La bombe anti-Google tarde à exploser. Se poser en chantre d’un internet ouvert et gratuit a fait de Wales un héros de la toile. Wikipedia était un projet à but non lucratif, chapeauté par une fondation. Avec Wikia, c’est une autre chanson: il s’agira d’une entreprise cherchant à faire des bénéfices… Des analystes doutent pourtant que les internautes se montrent aussi enthousiastes à participer bénévolement à une entreprise commerciale qu’à alimenter les pages de Wikipedia. Le principal intéressé contourne la question : "Evidemment, il faut être gentil pour que les gens ne partent pas". (…) Wales a déjà levé 4 millions de dollars de capital-risque, et Amazon est l’un de ses partenaires. Le chiffre de 10 millions de dollars qui auraient été versés par la librairie en ligne a cependant été démenti, de part et d’autre. Mais l’arrivée de ce géant chez Wikia jette une ombre sur les professions de foi "démocratiques et transparentes" de Wales. Maria Pia Mascaro sur Largeur.com 16 juillet 2007.

La réaction de Florence Devouard, présidente actuelle de la Wikimédia foundation, qui affiche clairement ses divergence avec Wales à ce sujet me semble beaucoup plus saine et beaucoup plus proche des aspirations du monde du libre. Elle s’inquiète de l’effondrement possible du modèle économique de l’encyclopédie libre wikipédia, wikipédia qui a besoin d’être bien placé dans le moteur de recherche de Google pour percevoir suffisamment de dons, elle s’inquiète des confusions possibles dans les esprits à propos du concept de liberté, elle s’inquiète du risque pour wikipédia de se laisser engloutir/absorber par les géants ou alors de se faire écraser par eux, elle sent que quelque chose est en train de changer, que wikimédia oscille, qu’elle est à un "crossroad", un croisement.

Mais Google a déjà cotisé à wikimedia et a situé les articles de wikipedia en tête de rubrique avant même son propre produit encyclopédique !

a) Entreprises concurrentes.

Les critiques portent sur l’ensemble du projet dont il est manifeste que la qualité est le cadet des soucis des responsables de terrain que sont les administrateurs.
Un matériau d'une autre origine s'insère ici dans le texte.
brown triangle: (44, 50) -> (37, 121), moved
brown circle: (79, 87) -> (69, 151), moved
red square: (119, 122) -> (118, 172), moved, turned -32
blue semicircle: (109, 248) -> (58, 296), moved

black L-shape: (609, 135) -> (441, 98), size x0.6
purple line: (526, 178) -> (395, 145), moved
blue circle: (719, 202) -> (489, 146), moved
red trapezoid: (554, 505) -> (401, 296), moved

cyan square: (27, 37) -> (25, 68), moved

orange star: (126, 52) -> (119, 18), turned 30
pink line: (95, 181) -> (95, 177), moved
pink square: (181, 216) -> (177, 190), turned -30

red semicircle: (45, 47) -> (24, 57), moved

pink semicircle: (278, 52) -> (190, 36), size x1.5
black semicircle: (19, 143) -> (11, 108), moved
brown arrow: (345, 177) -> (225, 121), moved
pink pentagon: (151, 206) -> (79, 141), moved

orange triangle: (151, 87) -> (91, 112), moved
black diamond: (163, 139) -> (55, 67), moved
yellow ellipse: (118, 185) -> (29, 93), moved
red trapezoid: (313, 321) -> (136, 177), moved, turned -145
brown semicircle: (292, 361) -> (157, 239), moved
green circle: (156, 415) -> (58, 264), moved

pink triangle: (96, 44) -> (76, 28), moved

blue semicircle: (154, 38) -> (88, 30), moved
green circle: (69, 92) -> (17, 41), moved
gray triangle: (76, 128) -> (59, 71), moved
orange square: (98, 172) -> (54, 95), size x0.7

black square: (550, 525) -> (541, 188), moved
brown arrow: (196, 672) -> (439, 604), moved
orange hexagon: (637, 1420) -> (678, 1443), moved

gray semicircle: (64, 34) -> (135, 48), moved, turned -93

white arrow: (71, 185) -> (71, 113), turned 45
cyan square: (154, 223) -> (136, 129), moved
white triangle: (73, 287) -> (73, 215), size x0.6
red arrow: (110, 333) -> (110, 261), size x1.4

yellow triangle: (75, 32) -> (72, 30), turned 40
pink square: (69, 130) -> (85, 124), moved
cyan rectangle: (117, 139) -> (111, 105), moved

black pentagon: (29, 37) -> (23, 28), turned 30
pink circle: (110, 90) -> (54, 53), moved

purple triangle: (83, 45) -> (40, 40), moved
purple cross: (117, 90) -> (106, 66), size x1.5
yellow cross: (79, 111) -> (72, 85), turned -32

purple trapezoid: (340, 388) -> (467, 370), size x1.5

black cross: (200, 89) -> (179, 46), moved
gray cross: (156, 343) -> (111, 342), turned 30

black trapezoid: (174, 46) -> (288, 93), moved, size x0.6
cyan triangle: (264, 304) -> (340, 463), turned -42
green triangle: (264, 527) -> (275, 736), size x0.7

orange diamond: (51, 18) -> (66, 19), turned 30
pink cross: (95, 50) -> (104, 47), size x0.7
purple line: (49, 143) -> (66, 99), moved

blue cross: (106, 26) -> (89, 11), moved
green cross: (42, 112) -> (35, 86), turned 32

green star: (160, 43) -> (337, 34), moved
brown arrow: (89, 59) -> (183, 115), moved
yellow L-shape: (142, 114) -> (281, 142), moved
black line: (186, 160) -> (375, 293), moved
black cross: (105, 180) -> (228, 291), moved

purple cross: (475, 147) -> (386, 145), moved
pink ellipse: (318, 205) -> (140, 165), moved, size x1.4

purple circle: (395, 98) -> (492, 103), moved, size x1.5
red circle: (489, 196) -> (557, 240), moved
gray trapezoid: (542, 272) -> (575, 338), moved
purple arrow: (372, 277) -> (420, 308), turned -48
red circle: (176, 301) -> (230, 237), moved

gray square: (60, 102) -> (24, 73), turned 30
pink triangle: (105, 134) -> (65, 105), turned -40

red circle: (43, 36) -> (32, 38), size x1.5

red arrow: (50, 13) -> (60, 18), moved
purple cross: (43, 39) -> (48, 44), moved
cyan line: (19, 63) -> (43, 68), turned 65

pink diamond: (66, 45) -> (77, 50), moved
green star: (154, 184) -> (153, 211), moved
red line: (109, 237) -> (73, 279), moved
Intégrer la qualité dans la logique d’ensemble des articles :

Progression, cohérence.

Qualité du style.

Qualité des illustrations et de leur légendes.

Organisation et qualité graphique de l’ensemble texte + illustrations + légendes.

Améliorerait l’utilisabilité et la crédibilité de ce qui n’est, actuellement, qu’un grand réservoir à anti-sèches.

Citizendium.

Larry Sanger (l’un des cofondateurs de Wikipédia qui a quitté le projet) :

"Le Monde a besoin d’une meilleure encyclopédie libre (…) – Nous croyons à la nécessité d’une alternative, que celle-ci est justifiée pour permettre à des personnes ordinaires de travailler sous l’égide d’experts. Nous croyons à la responsabilisation personnelle, incluant l’usage de véritables noms pour identifier les contributions. En bref, nous visons à créer une communauté responsable et à former de bons citoyens globaux".

Citizendium est basée sur le crowdsourcing mais avec procédures de recrutement et d’encadrement pour le personnel et d’évaluation des articles avant publication.

knol.

Comme knowledge et mole lancée par Google. Udi Manber, qui dirige aujourd’hui le projet Knol de Google, a travaillé en tant que scientifique en chef de Yahoo puis comme "officier en chef des algorithmes" chez Amazon.com. La réaction de Wales suite à l’annonce du lancement de Knol est "plus il y a de contenu libre, mieux le monde se porte".

Basée sur le crowdsourcing, sans processus de recrutement sauf pour l’encadrement qui agit en comité de lecture et compile les articles.

b) Actions de consommateurs.

Action de professeurs : nowiki

V – Bibliographie

Un article du Guardian : Wikipedia, un laboratoire des pathologies sociales.

Wikipedia criticism L’auteur défend l’idée que la critique de wikipedia est inutile du fait de son poids et de l’inertie du citoyen.

Pierre Rosanvallon, La contre-démocratie, par Ed. du Seuil, 2006, 346 p., 21 euros. recension de l’ouvrage sur le site d’Alternatives Economiques.